Task description >> Wherever a line in the data holds the word "կարող", pull that line out.

Stored data entries:

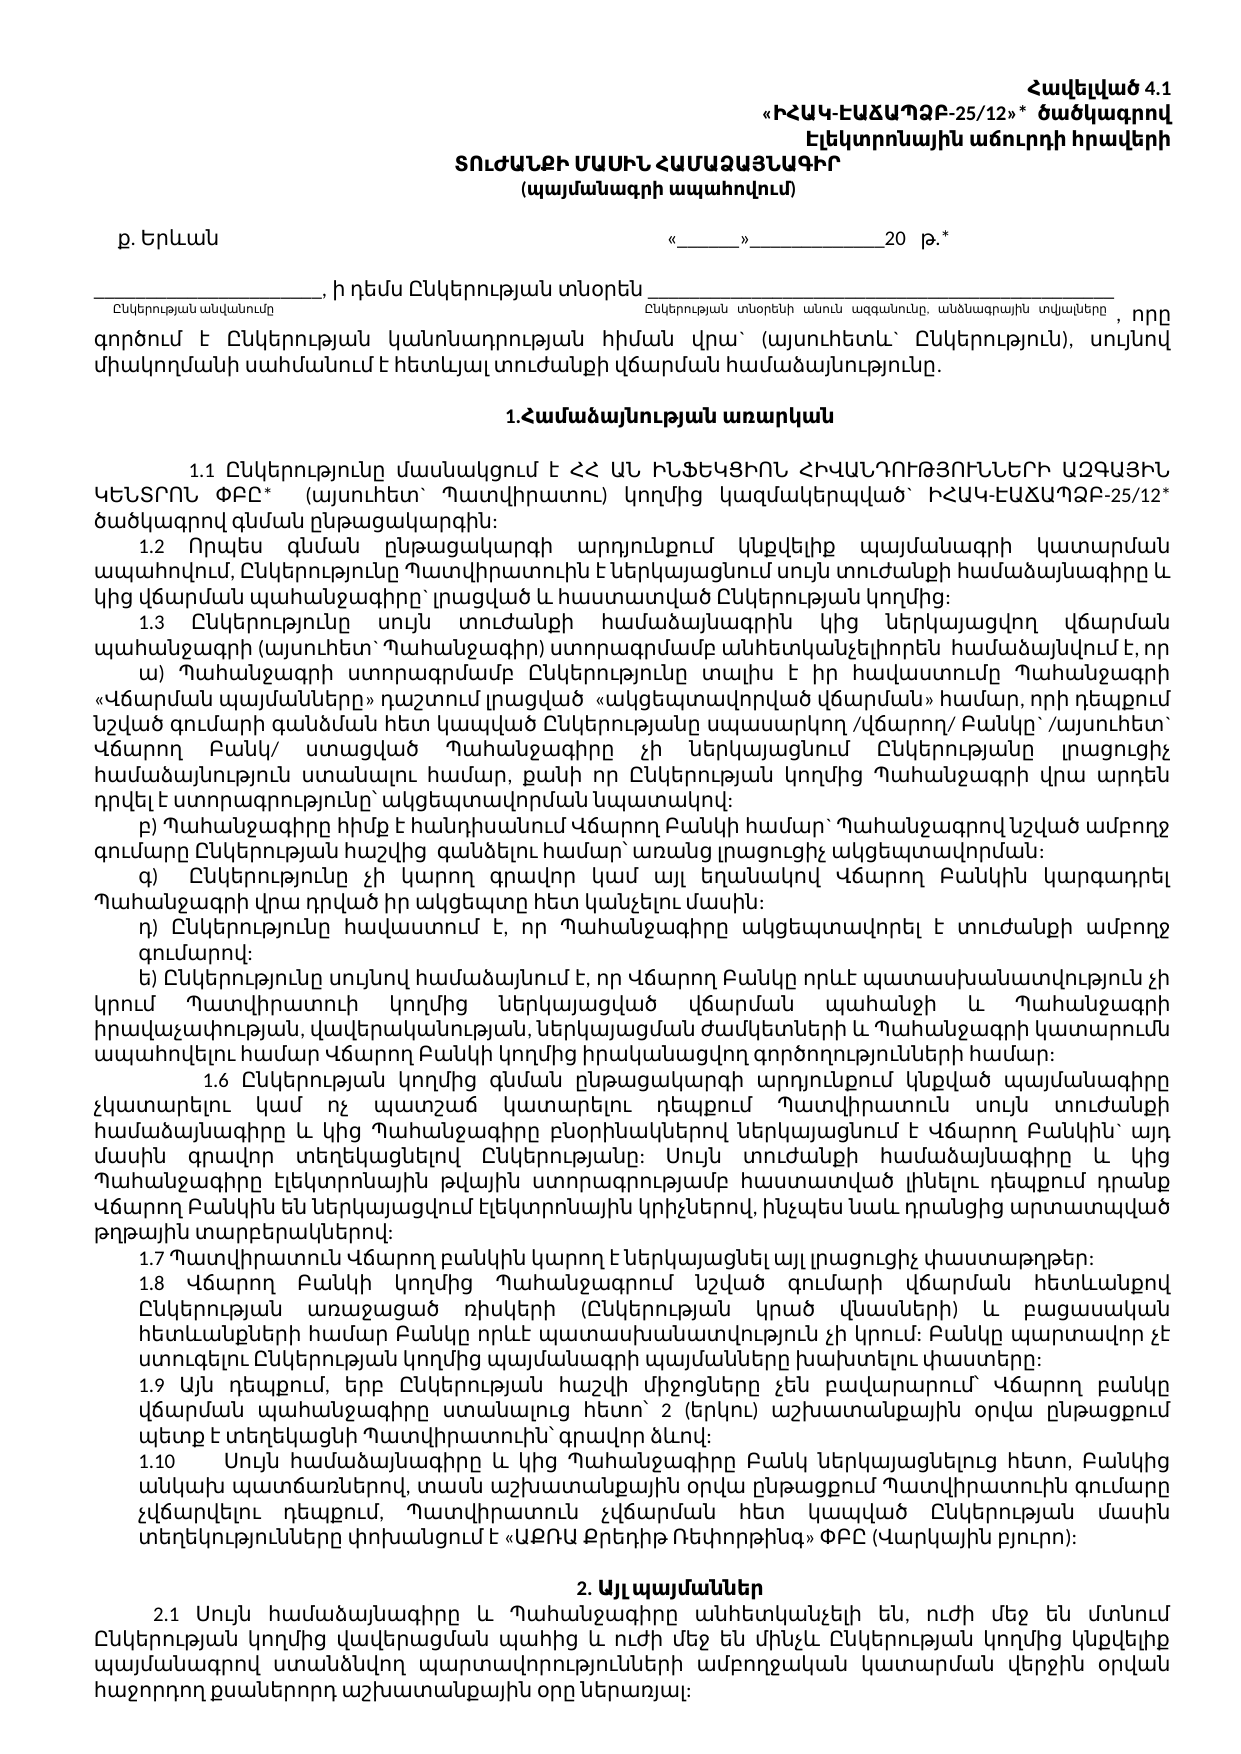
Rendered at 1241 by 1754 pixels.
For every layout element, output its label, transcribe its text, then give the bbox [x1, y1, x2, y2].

text 1.1 Ընկերությունը մասնակցում է ՀՀ ԱՆ ԻՆՖԵԿՑԻՈՆ ՀԻՎԱՆԴՈՒԹՅՈՒՆՆԵՐԻ ԱԶԳԱՅԻՆ ԿԵՆՏՐՈՆ ՓԲԸ* (այսուհետ` Պատվիրատու) կողմից կազմակերպված` ԻՀԱԿ-ԷԱՃԱՊՁԲ-25/12* ծածկագրով գնման ընթացակարգին: [94, 457, 1171, 533]
text բ) Պահանջագիրը հիմք է հանդիսանում Վճարող Բանկի համար` Պահանջագրով նշված ամբողջ գումարը Ընկերության հաշվից գանձելու համար՝ առանց լրացուցիչ ակցեպտավորման: [94, 813, 1171, 864]
text 2. Այլ պայմաններ [169, 1575, 1171, 1601]
text «ԻՀԱԿ-ԷԱՃԱՊՁԲ-25/12»* ծածկագրով [94, 100, 1171, 126]
text ք. Երևան «______»_____________20 թ.* [94, 225, 1171, 250]
text գ) Ընկերությունը չի կարող գրավոր կամ այլ եղանակով Վճարող Բանկին կարգադրել Պահանջագրի վրա դրված իր ակցեպտը հետ կանչելու մասին: [94, 864, 1171, 914]
text 2.1 Սույն համաձայնագիրը և Պահանջագիրը անհետկանչելի են, ուժի մեջ են մտնում Ընկերության կողմից վավերացման պահից և ուժի մեջ են մինչև Ընկերության կողմից կնքվելիք պայմանագրով ստանձնվող պարտավորությունների ամբողջական կատարման վերջին օրվան հաջորդող քսաներորդ աշխատանքային օրը ներառյալ: [94, 1601, 1171, 1702]
text Ընկերության անվանումը Ընկերության տնօրենի անուն ազգանունը, անձնագրային տվյալները , որը գործում է Ընկերության կանոնադրության հիման վրա` (այսուհետև` Ընկերություն), սույնով միակողմանի սահմանում է հետևյալ տուժանքի վճարման համաձայնությունը. [94, 301, 1171, 377]
text 1.8 Վճարող Բանկի կողմից Պահանջագրում նշված գումարի վճարման հետևանքով Ընկերության առաջացած ռիսկերի (Ընկերության կրած վնասների) և բացասական հետևանքների համար Բանկը որևէ պատասխանատվություն չի կրում: Բանկը պարտավոր չէ ստուգելու Ընկերության կողմից պայմանագրի պայմանները խախտելու փաստերը: [138, 1270, 1171, 1372]
text ՏՈւԺԱՆՔԻ ՄԱՍԻՆ ՀԱՄԱՁԱՅՆԱԳԻՐ [94, 151, 1171, 177]
text Էլեկտրոնային աճուրդի հրավերի [94, 126, 1171, 151]
text ______________________, ի դեմս Ընկերության տնօրեն _____________________________________________ [94, 276, 1171, 301]
text 1.9 Այն դեպքում, երբ Ընկերության հաշվի միջոցները չեն բավարարում՝ Վճարող բանկը վճարման պահանջագիրը ստանալուց հետո՝ 2 (երկու) աշխատանքային օրվա ընթացքում պետք է տեղեկացնի Պատվիրատուին՝ գրավոր ձևով: [138, 1372, 1171, 1448]
text ե) Ընկերությունը սույնով համաձայնում է, որ Վճարող Բանկը որևէ պատասխանատվություն չի կրում Պատվիրատուի կողմից ներկայացված վճարման պահանջի և Պահանջագրի իրավաչափության, վավերականության, ներկայացման ժամկետների և Պահանջագրի կատարումն ապահովելու համար Վճարող Բանկի կողմից իրականացվող գործողությունների համար: [94, 965, 1171, 1067]
text դ) Ընկերությունը հավաստում է, որ Պահանջագիրը ակցեպտավորել է տուժանքի ամբողջ գումարով: [138, 914, 1171, 965]
text ա) Պահանջագրի ստորագրմամբ Ընկերությունը տալիս է իր հավաստումը Պահանջագրի «Վճարման պայմանները» դաշտում լրացված «ակցեպտավորված վճարման» համար, որի դեպքում նշված գումարի գանձման հետ կապված Ընկերությանը սպասարկող /վճարող/ Բանկը` /այսուհետ` Վճարող Բանկ/ ստացված Պահանջագիրը չի ներկայացնում Ընկերությանը լրացուցիչ համաձայնություն ստանալու համար, քանի որ Ընկերության կողմից Պահանջագրի վրա արդեն դրվել է ստորագրությունը՝ ակցեպտավորման նպատակով: [94, 660, 1171, 813]
text 1.10 Սույն համաձայնագիրը և կից Պահանջագիրը Բանկ ներկայացնելուց հետո, Բանկից անկախ պատճառներով, տասն աշխատանքային օրվա ընթացքում Պատվիրատուին գումարը չվճարվելու դեպքում, Պատվիրատուն չվճարման հետ կապված Ընկերության մասին տեղեկությունները փոխանցում է «ԱՔՌԱ Քրեդիթ Ռեփորթինգ» ՓԲԸ (Վարկային բյուրո): [138, 1448, 1171, 1550]
text 1.Համաձայնության առարկան [169, 403, 1171, 428]
text (պայմանագրի ապահովում) [94, 177, 1171, 199]
text 1.2 Որպես գնման ընթացակարգի արդյունքում կնքվելիք պայմանագրի կատարման ապահովում, Ընկերությունը Պատվիրատուին է ներկայացնում սույն տուժանքի համաձայնագիրը և կից վճարման պահանջագիրը` լրացված և հաստատված Ընկերության կողմից: [94, 533, 1171, 609]
text 1.6 Ընկերության կողմից գնման ընթացակարգի արդյունքում կնքված պայմանագիրը չկատարելու կամ ոչ պատշաճ կատարելու դեպքում Պատվիրատուն սույն տուժանքի համաձայնագիրը և կից Պահանջագիրը բնօրինակներով ներկայացնում է Վճարող Բանկին` այդ մասին գրավոր տեղեկացնելով Ընկերությանը: Սույն տուժանքի համաձայնագիրը և կից Պահանջագիրը էլեկտրոնային թվային ստորագրությամբ հաստատված լինելու դեպքում դրանք Վճարող Բանկին են ներկայացվում էլեկտրոնային կրիչներով, ինչպես նաև դրանցից արտատպված թղթային տարբերակներով: [94, 1067, 1171, 1245]
text 1.3 Ընկերությունը սույն տուժանքի համաձայնագրին կից ներկայացվող վճարման պահանջագրի (այսուհետ` Պահանջագիր) ստորագրմամբ անհետկանչելիորեն համաձայնվում է, որ [94, 609, 1171, 660]
text Հավելված 4.1 [94, 75, 1171, 100]
text 1.7 Պատվիրատուն Վճարող բանկին կարող է ներկայացնել այլ լրացուցիչ փաստաթղթեր: [138, 1245, 1171, 1270]
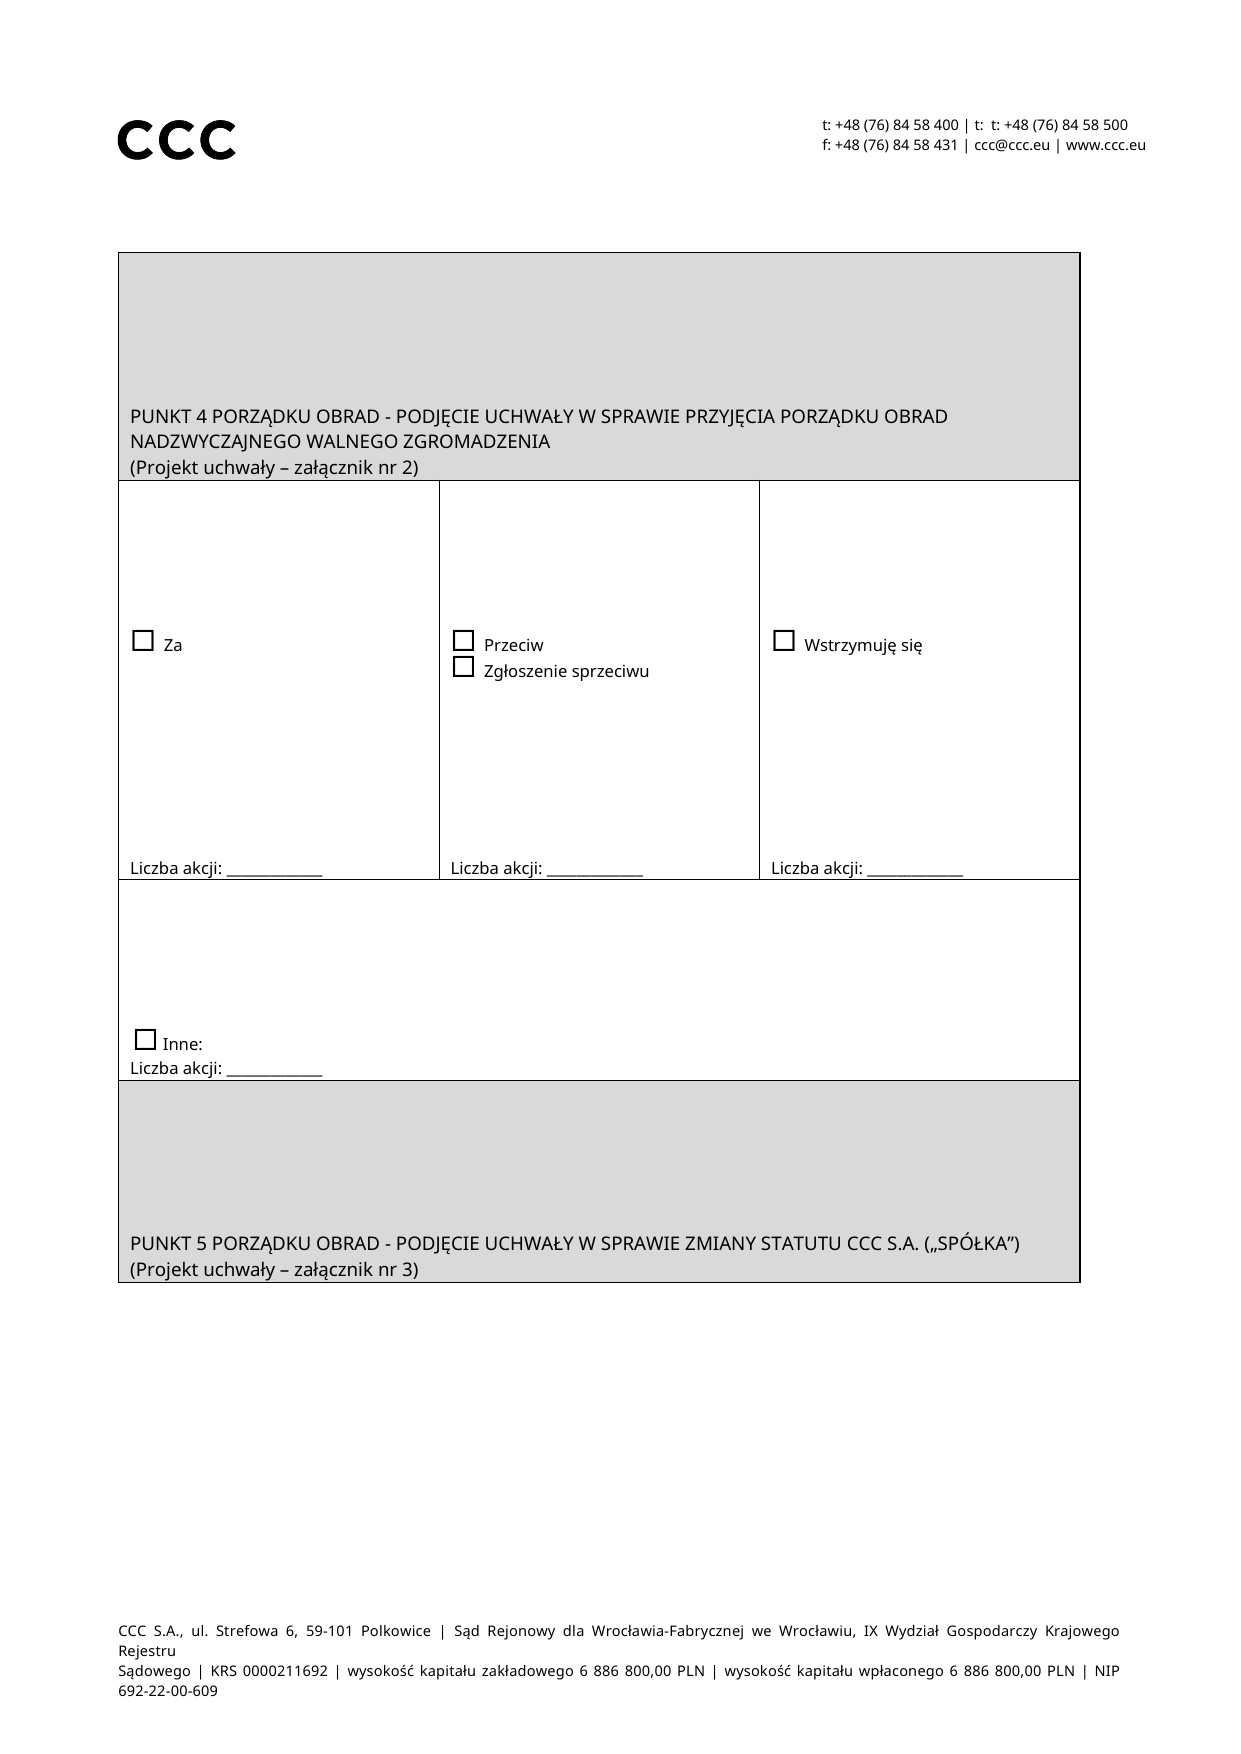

Response >>
text գ) Ընկերությունը չի կարող գրավոր կամ այլ եղանակով Վճարող Բանկին կարգադրել Պահանջագրի վրա դրված իր ակցեպտը հետ կանչելու մասին: [94, 864, 1171, 914]
text 1.7 Պատվիրատուն Վճարող բանկին կարող է ներկայացնել այլ լրացուցիչ փաստաթղթեր: [138, 1245, 1171, 1270]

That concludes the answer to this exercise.